My first guess would have been brute forcing it like dacaballero. But that was solved. And chances are good it is not even a performance drain. The JiT and other Optimisation are pretty good and might figure out "hey, that value is only actually read once after the last loop. No point doing that line before then". Indeed without the output, there is a decent chance it will cut the whole loop out.

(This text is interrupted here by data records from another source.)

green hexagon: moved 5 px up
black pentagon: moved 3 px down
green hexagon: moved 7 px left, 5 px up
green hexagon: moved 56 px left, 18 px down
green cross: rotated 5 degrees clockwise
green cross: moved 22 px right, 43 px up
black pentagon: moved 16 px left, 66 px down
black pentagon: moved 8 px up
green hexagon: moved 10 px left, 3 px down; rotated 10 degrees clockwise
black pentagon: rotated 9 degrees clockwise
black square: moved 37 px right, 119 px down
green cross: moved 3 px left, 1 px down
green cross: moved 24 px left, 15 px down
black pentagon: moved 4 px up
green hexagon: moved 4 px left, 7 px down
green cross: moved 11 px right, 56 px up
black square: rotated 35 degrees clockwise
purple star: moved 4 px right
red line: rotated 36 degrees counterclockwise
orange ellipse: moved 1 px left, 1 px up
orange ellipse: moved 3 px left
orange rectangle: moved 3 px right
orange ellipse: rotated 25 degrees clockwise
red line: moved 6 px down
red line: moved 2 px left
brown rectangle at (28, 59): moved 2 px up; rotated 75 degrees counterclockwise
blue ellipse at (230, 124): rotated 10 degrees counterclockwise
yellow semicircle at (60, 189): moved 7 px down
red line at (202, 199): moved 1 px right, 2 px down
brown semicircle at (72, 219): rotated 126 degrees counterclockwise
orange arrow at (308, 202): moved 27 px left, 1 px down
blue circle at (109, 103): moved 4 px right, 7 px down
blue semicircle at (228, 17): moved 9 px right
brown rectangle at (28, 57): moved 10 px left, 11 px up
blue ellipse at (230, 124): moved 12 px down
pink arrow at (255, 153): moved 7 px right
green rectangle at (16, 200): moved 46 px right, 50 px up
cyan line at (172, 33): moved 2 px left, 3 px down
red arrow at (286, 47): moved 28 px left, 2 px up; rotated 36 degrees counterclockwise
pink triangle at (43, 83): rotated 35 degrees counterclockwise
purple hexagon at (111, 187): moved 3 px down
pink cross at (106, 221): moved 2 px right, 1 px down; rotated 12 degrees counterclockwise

And depending on what you are doing in the long run, a different loop might be better. I like to use the while/do while with a bool control variable.
int x = a * b;
int finalValue = 0;
bool continueLoop = true;
int i = 0; //Counter variable
do{
//Let us only do that one once
int current = Math.Pow(i,2);
if(current < x){
//Nothing to do here.
//I just prefer a empty if/else over a NOT modifier
}
else{
finalValue = current;
continueLoop = false;
}
i++;
}while(continueLoop)
Of course you also asked about using that variable for the next loop. Now you can nest loops, but I do find they get a bit too hard to read to nest even 2 loops. So small modification:
- make above loop or the simple for variant a function. call it innerLoop.
- It takes one input - the int value for x/the endpoint
- it returns the finalValue as return value.
Call the function in this loop:
int endpoint = a * b;
do{
endpoint = innerLoop(endpoint);
Console.WriteLine(endpoint);
}while(true); //you gave no condition, so I infinite loop.